In 2012 Susan Stuart fell in love in Penzance, a seaside village in Cornwall, England. The object of her desire was a Georgian-style home not far from the town’s harbor—a sagging grande dame from the late 1700s suffering from years of neglect. Stuart bought the property and spent the following two years transforming it into a small boutique hotel with help from New York-based Loci Architecture. Stuart, a London investment banker for 30 years before becoming a hotelier, handled much of the interior design, though she worked closely with Loci on the kitchen, boot room, and beds, all of which were hand-built, she says. “My only [design] experience is doing a similar exercise when I renovated my house in London,” she adds.
The nearby coastline was Stuart’s color guide when she developed Chapel House’s soft interiors. Throughout the home she used mostly white paint in addition to gray, green, and blue accent tones, and left many original architectural details unchanged. “I wanted it to be a building filled with natural light and sea colors, and feel comfortable but uncluttered,” she says. In the small dining area she arranged midcentury British and Scandinavian furnishings atop 230-year-old flagstones. From the timeworn flooring pale blue walls rise up, divided by large picture windows.
Additional communal spaces include the property’s ample drawing room, where ashen tones dominate—from the floorboards to the ceiling and two off-white sofas. Here again Stuart used period piece furniture, including a bookcase from 1760 that she picked up at a London antique fair. The space’s fireplace was created in Bath and also dates back to the 1700s, its frame made of Carrara marble.
Chapel House’s six rooms are distributed across its first and second floors and no two are exactly alike, though all share vistas of the waterside. Similar in style to the hotel’s communal spaces, many bedrooms are clad in watery shades and fitted out with a blend of new and restored furniture. Upstairs in Bedroom Four, original wooden beams crisscross a vaulted space. Under this dramatic ceiling a graceful tub is just visible from the bed on its bespoke oak frame. The bed’s headboard is a vibrant shade of turquoise linen that complements the adjacent sea-foam green easy chair.
The three second-story rooms circle around a small library and games zone, which is brightened by an ample glass dormer. “It was a challenge to install the dormer, which had to be lifted in by crane on a windy day,” says Stuart, who explains that the challenge was also structural, as the team had to cut out a chunk of the roof and insert a large steel box. “But the impact was transformational and in the end the roof was stronger than when we started.”

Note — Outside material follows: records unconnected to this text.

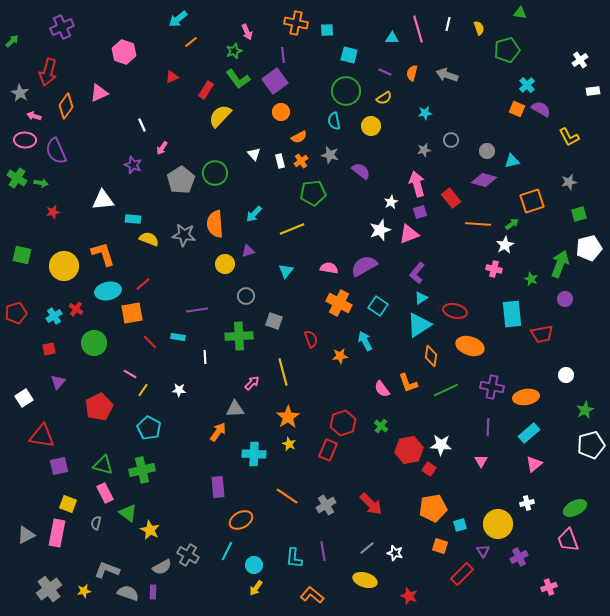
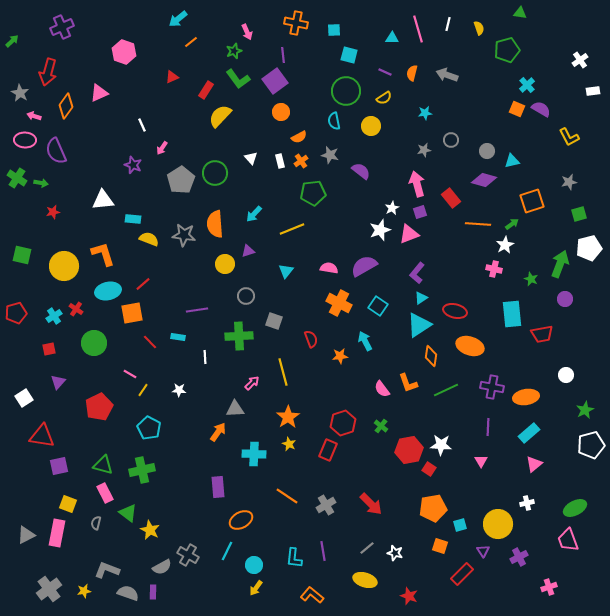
cyan square at (327, 30): moved 7 px right
white triangle at (254, 154): moved 3 px left, 4 px down
white star at (391, 202): moved 1 px right, 6 px down
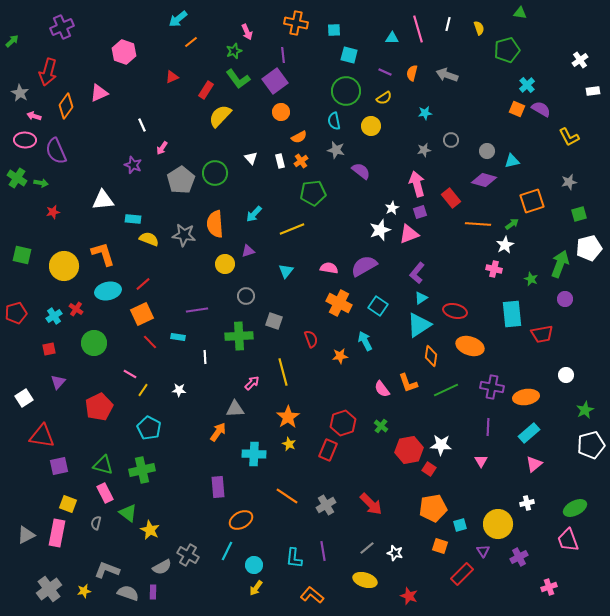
gray star at (330, 155): moved 6 px right, 5 px up
orange square at (132, 313): moved 10 px right, 1 px down; rotated 15 degrees counterclockwise
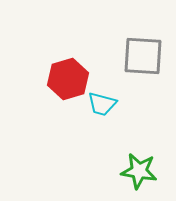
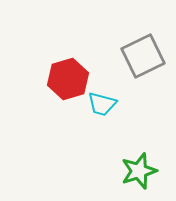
gray square: rotated 30 degrees counterclockwise
green star: rotated 27 degrees counterclockwise
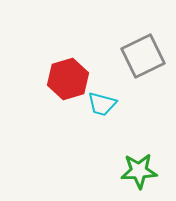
green star: rotated 15 degrees clockwise
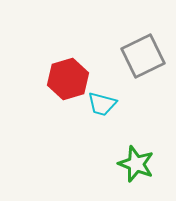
green star: moved 3 px left, 7 px up; rotated 24 degrees clockwise
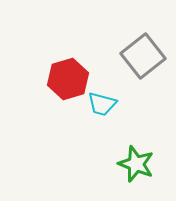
gray square: rotated 12 degrees counterclockwise
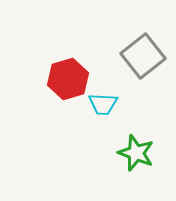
cyan trapezoid: moved 1 px right; rotated 12 degrees counterclockwise
green star: moved 11 px up
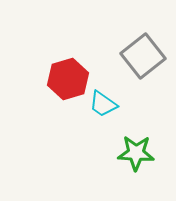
cyan trapezoid: rotated 32 degrees clockwise
green star: rotated 18 degrees counterclockwise
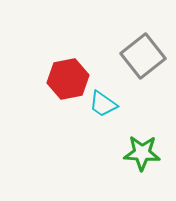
red hexagon: rotated 6 degrees clockwise
green star: moved 6 px right
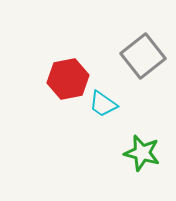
green star: rotated 12 degrees clockwise
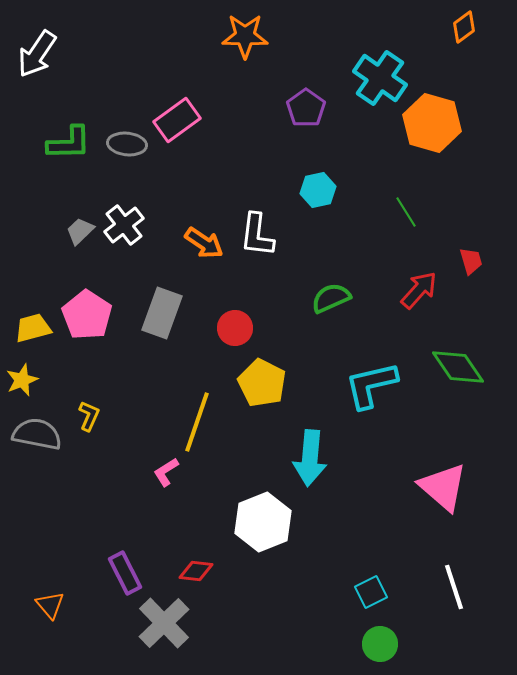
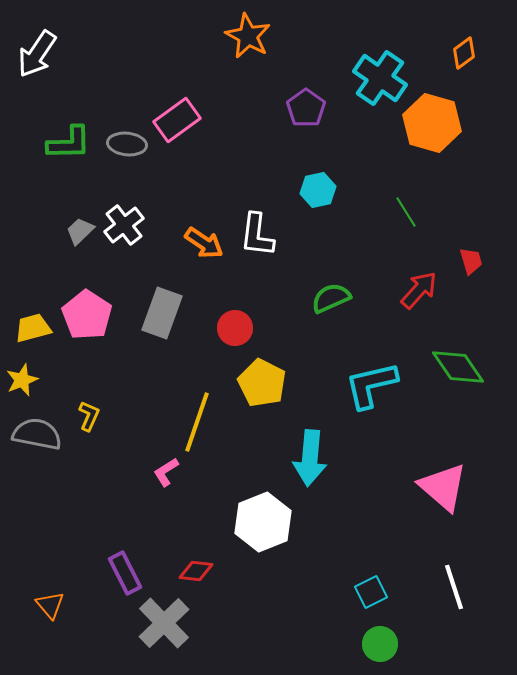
orange diamond: moved 26 px down
orange star: moved 3 px right; rotated 27 degrees clockwise
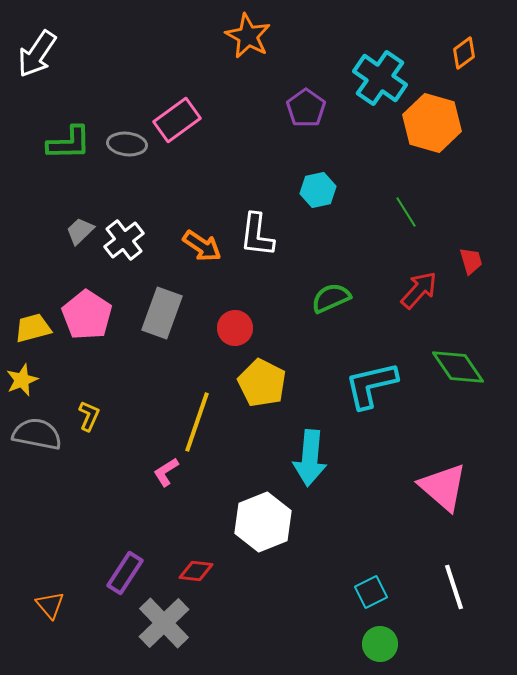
white cross: moved 15 px down
orange arrow: moved 2 px left, 3 px down
purple rectangle: rotated 60 degrees clockwise
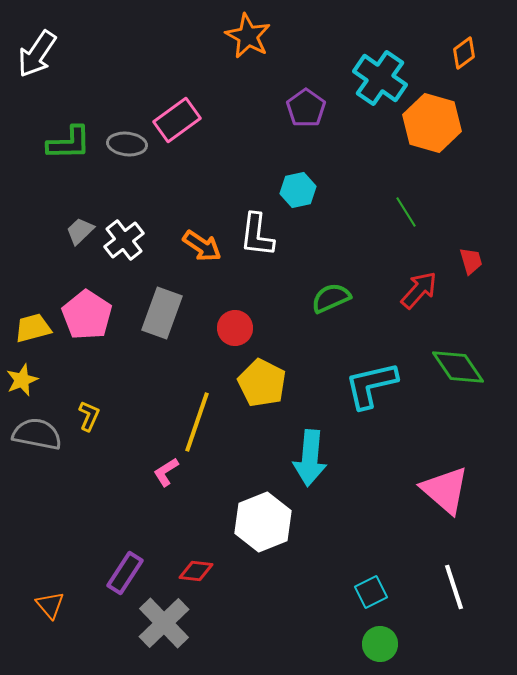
cyan hexagon: moved 20 px left
pink triangle: moved 2 px right, 3 px down
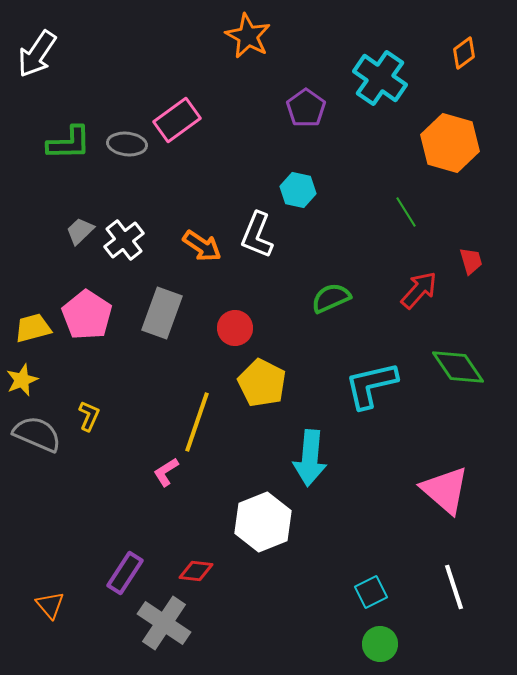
orange hexagon: moved 18 px right, 20 px down
cyan hexagon: rotated 24 degrees clockwise
white L-shape: rotated 15 degrees clockwise
gray semicircle: rotated 12 degrees clockwise
gray cross: rotated 12 degrees counterclockwise
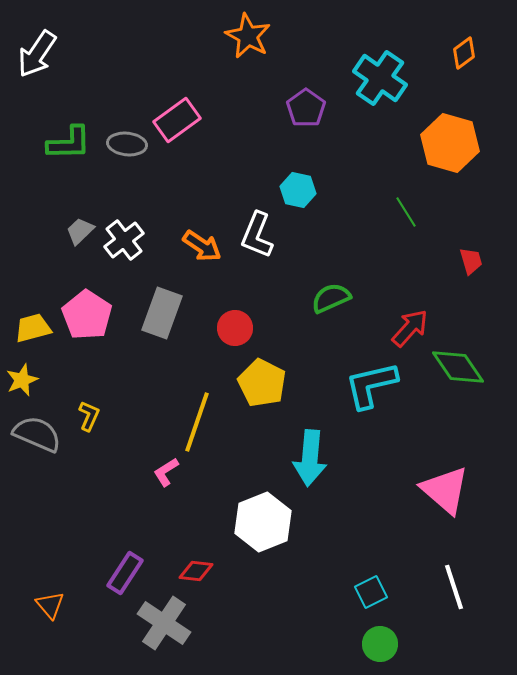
red arrow: moved 9 px left, 38 px down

An orange loveseat accented with raspberry-hued pillows sits under the dormer, a punch of color in the otherwise whitewashed area. Also tucked under the dormer is Room Six’s bathroom, which holds a deep bathtub swathed in gray porcelain tiles, a nook from which guests can observe nearby rooftops and the night sky. Other rooms hold small bathrooms created from glass partitions or larger bathrooms covered in Carrara marble.
Overall, Chapel House is a blend of old-meets-new. “The whole project was really about bringing an 18th-century building into the 21st century. Where there was no architectural merit it seemed right to be contemporary,” says Stuart, who has no concrete plans to open another hotel in the future. “It’s early days and I did this because I wanted to live here,” she says. “It’s lifestyle rather than career.”